Tim also discusses the idea of voluntary simplicity. It is based on the fact that your lifestyle could be focussed on being “inwardly rich” rather than outwardly wealthy. It is often associated with accepting a lower level of income and hence a lower level of consumption so that you can find more time to pursue more meaningful things in life. The things you pursue will vary with each individual but will often include more time with those you love, reading, writing and other creative pursuits, contemplation, meditation, spiritual exploration, a greater focus on your community and sustainable living. Duane Elgin has defined voluntary simplicity as “ a manner of living that is outwardly simple but inwardly rich…a deliberate choice to live with less in the belief that more life will be returned to us.”
Such a commitment is not about being judgemental of other people’s choices but rather deciding for yourself how much consumption is enough. It also does not mean that you cut yourself off from society, that you reject the technological advances of today or that you become a monk. I know from my own periods of living more simply that I have never felt such freedom or been happier. A recent web article I read from the blog of the Simplicity Collective explains these concepts well. See:http://simplicitycollective.com/start-here/what-is-voluntary-simplicity-2
The blog also explains what Voluntary Simplicity is not. It is not a glorification or romanticizing of poverty. Poverty is extremely debilitating and the advocated of voluntary simplicity are not downplaying the plight of those who live lives of deprivation and starvation. It is more about an empowering expression of freedom, of escaping the gilded cage and making a choice to live with fewer market commodities in the belief that this can result in a better world.
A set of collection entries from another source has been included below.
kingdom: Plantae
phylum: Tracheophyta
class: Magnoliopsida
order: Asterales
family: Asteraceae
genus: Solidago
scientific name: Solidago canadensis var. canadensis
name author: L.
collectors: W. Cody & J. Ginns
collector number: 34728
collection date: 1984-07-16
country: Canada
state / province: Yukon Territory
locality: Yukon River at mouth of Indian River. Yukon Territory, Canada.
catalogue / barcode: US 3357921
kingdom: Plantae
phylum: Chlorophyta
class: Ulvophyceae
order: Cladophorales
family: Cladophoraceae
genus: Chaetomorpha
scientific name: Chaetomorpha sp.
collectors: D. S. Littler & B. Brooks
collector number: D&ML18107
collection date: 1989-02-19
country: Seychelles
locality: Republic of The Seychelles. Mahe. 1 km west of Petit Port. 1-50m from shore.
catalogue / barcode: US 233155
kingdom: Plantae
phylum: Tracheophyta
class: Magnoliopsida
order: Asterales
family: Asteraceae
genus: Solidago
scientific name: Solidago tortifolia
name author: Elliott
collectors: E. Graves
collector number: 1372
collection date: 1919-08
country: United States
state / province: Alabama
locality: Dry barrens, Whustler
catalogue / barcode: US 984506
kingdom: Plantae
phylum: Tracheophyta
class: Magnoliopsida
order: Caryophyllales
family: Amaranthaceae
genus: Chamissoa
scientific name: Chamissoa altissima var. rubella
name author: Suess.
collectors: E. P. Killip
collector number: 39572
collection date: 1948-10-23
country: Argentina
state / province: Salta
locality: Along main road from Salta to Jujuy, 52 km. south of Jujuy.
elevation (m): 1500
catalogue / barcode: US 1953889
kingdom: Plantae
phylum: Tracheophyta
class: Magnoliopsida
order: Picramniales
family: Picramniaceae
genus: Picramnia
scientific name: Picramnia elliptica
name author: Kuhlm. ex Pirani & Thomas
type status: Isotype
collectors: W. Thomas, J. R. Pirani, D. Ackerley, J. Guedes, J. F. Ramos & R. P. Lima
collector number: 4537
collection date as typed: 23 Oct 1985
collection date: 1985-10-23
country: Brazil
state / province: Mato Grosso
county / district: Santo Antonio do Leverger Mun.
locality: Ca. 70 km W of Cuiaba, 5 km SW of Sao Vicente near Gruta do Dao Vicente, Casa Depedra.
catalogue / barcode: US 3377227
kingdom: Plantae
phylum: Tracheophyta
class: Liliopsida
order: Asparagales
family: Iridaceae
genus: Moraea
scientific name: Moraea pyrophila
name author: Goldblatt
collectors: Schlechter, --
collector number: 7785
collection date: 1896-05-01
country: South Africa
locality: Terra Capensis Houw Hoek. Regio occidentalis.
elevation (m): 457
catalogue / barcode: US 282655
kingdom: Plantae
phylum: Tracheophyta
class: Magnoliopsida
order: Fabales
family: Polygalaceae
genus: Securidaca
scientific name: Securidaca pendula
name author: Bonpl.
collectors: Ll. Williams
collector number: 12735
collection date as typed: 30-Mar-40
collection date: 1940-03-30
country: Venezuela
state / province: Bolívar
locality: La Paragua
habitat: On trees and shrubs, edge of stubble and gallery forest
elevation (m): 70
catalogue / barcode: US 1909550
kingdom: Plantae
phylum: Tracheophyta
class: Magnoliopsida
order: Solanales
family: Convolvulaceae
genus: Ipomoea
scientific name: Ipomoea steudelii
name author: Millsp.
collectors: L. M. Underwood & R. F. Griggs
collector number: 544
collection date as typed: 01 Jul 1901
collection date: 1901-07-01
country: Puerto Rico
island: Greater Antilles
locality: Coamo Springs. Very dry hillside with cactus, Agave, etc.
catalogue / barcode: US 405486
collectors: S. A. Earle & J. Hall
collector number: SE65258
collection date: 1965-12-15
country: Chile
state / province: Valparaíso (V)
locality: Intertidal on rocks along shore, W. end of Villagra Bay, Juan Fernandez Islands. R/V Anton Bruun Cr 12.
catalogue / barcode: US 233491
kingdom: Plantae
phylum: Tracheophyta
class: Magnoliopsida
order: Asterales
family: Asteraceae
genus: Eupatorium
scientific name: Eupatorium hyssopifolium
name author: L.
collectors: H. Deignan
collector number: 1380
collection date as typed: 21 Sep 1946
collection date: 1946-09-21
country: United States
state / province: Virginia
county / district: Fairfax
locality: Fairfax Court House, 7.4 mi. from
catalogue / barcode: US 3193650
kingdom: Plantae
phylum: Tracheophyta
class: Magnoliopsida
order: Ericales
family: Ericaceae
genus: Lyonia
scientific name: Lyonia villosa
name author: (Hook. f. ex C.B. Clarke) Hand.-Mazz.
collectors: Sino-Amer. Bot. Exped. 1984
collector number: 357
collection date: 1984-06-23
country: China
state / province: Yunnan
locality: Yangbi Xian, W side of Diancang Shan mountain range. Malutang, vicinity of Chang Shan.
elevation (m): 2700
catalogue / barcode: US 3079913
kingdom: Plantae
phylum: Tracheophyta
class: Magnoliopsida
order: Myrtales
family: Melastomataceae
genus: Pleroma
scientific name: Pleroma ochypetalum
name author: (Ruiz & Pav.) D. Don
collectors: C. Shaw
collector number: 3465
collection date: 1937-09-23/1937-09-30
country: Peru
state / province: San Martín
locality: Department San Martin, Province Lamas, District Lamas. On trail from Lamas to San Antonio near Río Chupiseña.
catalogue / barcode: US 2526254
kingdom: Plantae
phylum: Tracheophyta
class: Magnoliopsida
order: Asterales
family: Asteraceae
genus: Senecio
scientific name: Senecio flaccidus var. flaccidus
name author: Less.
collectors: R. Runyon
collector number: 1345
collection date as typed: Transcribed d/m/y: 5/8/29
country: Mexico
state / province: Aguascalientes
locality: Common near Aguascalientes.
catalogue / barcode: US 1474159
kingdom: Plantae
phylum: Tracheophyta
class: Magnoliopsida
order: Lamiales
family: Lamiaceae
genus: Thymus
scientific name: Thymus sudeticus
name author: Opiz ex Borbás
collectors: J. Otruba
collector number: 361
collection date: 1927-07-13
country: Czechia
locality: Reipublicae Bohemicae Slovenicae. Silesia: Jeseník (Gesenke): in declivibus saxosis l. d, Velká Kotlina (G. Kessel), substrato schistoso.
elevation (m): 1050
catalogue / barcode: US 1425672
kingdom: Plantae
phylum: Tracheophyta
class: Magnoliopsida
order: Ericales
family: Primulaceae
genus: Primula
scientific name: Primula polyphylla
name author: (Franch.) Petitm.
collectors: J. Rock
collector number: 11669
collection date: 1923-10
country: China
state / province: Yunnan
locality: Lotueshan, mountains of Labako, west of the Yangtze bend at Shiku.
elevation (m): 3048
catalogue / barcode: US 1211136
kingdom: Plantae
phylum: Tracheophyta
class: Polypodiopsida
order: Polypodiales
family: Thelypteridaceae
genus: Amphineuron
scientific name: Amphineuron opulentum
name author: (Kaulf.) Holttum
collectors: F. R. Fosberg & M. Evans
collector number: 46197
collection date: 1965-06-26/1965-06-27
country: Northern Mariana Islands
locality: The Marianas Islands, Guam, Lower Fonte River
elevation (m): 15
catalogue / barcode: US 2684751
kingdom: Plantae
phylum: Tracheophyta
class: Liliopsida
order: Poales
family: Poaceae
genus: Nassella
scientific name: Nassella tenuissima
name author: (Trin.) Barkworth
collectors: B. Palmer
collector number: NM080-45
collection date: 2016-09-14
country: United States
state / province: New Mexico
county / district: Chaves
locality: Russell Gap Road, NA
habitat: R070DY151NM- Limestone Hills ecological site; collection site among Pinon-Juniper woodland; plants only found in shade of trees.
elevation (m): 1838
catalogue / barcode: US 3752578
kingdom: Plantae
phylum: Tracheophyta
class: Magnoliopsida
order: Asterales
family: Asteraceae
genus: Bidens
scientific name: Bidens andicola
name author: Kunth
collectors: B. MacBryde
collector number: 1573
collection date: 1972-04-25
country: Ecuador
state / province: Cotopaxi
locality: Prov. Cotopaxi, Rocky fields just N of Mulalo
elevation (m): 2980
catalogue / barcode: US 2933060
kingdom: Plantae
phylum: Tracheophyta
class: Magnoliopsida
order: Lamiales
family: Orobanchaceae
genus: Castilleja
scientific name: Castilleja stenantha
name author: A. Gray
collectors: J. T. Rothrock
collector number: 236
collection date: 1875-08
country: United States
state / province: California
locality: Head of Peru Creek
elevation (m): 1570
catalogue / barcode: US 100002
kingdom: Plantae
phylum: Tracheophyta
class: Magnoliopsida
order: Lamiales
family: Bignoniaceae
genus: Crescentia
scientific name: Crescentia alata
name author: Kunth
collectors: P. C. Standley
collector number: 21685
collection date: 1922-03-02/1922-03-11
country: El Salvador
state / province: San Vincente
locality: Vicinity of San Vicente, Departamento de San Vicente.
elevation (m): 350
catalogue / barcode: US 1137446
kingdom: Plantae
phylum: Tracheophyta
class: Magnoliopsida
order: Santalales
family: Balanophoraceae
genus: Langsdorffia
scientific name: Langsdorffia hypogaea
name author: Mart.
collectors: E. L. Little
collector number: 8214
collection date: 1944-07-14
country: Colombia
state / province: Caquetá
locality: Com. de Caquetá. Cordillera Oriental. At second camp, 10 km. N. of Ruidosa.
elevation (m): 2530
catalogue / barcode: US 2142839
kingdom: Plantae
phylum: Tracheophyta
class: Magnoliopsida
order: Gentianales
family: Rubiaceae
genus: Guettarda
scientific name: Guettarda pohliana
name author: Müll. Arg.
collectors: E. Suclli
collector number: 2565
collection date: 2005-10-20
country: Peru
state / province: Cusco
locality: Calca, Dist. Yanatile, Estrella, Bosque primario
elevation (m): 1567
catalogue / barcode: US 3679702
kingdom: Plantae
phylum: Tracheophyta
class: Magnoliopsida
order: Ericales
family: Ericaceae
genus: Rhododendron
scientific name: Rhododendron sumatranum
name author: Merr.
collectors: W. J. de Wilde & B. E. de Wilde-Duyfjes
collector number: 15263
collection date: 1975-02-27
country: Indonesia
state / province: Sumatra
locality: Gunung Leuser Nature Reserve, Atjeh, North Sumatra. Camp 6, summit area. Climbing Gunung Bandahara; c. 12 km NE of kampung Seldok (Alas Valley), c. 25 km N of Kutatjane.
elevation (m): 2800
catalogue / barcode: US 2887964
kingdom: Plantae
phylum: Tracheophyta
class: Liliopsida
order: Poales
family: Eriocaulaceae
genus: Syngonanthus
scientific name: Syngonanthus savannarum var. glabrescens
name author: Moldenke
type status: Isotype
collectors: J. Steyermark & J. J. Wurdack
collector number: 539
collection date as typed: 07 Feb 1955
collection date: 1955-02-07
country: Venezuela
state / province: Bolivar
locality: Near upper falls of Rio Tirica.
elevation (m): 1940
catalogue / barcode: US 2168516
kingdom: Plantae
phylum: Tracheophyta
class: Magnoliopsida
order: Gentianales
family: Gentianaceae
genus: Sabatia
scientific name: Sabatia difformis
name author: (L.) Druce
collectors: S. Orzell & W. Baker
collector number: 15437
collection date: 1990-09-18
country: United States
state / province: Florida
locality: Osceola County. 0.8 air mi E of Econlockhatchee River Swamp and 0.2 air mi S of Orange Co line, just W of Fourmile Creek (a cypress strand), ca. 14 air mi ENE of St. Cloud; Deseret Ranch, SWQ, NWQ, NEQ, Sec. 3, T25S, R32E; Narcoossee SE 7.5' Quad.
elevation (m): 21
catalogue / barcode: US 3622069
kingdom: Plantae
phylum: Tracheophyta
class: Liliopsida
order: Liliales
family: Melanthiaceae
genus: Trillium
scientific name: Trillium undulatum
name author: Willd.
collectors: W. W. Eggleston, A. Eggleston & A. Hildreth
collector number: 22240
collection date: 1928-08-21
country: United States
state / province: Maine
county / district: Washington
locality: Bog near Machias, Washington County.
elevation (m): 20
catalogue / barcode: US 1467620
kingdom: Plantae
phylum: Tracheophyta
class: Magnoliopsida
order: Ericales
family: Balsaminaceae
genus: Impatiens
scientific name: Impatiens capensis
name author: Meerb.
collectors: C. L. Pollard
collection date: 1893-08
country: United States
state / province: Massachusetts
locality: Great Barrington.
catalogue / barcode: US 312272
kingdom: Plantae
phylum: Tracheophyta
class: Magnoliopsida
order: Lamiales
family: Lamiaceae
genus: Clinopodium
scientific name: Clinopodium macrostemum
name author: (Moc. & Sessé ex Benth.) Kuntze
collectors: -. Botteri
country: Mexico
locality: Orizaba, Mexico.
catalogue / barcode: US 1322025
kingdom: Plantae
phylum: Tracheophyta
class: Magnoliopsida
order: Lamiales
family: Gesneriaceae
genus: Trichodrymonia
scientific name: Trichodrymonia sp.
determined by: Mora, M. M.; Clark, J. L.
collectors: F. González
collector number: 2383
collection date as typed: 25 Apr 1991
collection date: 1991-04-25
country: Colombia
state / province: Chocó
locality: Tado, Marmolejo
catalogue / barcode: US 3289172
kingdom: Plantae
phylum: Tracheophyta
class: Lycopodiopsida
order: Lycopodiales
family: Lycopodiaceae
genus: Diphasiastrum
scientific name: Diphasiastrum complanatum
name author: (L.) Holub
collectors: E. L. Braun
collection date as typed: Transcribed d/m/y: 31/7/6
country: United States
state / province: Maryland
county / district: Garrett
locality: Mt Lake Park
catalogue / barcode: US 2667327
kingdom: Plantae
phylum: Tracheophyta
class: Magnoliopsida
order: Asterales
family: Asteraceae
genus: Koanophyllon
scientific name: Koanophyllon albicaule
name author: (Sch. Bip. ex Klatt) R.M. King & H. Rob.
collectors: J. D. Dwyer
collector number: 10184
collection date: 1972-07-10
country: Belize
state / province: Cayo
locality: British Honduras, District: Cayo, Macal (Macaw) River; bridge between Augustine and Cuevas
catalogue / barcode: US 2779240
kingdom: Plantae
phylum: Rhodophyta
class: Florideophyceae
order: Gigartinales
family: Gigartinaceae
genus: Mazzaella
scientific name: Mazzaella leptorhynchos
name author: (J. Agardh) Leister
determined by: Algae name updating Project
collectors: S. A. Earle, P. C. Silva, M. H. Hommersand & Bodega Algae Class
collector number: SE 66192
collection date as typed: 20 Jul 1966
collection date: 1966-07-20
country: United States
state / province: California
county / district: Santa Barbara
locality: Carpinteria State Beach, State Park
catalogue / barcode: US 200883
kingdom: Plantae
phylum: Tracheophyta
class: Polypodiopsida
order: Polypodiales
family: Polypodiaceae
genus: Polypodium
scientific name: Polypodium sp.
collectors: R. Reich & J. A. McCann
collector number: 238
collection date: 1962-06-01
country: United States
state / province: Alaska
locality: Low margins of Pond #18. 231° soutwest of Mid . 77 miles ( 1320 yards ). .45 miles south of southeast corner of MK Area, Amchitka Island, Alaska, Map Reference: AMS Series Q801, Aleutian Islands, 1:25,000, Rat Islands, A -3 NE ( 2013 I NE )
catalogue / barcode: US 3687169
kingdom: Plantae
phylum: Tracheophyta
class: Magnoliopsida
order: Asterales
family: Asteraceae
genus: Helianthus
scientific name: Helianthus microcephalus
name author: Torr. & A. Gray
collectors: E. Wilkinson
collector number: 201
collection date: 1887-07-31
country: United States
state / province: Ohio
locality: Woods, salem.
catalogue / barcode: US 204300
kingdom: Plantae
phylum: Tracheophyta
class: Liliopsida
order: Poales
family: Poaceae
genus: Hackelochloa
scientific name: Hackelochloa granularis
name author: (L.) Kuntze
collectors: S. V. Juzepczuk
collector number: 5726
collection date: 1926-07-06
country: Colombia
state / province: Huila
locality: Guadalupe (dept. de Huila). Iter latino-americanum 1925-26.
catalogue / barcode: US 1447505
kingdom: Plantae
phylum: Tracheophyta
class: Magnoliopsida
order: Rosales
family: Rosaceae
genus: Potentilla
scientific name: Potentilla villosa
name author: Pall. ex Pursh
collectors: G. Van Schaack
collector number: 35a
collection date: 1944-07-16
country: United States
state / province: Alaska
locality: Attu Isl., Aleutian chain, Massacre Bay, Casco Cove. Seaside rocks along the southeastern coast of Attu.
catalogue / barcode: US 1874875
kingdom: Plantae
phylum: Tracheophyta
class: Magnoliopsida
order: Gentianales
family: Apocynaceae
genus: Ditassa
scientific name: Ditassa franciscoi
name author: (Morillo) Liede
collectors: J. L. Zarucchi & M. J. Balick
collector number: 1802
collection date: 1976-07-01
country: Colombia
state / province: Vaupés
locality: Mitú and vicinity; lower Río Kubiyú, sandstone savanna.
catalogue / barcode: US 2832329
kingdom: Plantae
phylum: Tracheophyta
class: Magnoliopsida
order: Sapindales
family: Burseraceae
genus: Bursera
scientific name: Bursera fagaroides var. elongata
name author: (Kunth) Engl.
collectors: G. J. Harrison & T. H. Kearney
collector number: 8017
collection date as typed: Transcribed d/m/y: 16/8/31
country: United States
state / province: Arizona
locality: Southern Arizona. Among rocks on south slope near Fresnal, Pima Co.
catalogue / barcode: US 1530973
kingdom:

Finally Tim shares 3 thoughts. He raises the point that even our environmental communication is couched in terms of money. When advocating for an environmental project, we are encouraged to prove its worth in the terms of a business case, or through a benefit cost ratio rather than talk about the intrinsic values of the project. The advertising we are bombarded with encourages us to be more materialistic and impacts our sense of wellbeing. We need to think of alternative business models
I come away from the lecture feeling inspired and having learnt a little more about the journey we are on. I was glad we have made a positive step away from the work-buy-consume-die paradigm that is promoted in the world we live. It is both a little scary and exciting to be on a journey where we are consciously seeking an alternative lifestyle. One where we work less, consume less and focus on developing our creativity and our sense of well-being. Finding time to do the things that we love is refreshing and rewarding. We have also been reminded about the importance of pursuing intrinsic values—those that are inherently rewarding to pursue, rather than extrinsic values—those that are centred on external approval or rewards. Intrinsic values include social justice, creativity, self acceptance and connection with nature while extrinsic values include wealth, social status, prestige, material success and concern about image. They are not mutually exclusive but we have all of these values to varying degrees at various stages of our life. I am reminded that my exhibition Fate or Destiny and the ideas I discussed there are also closely related to what we learnt today.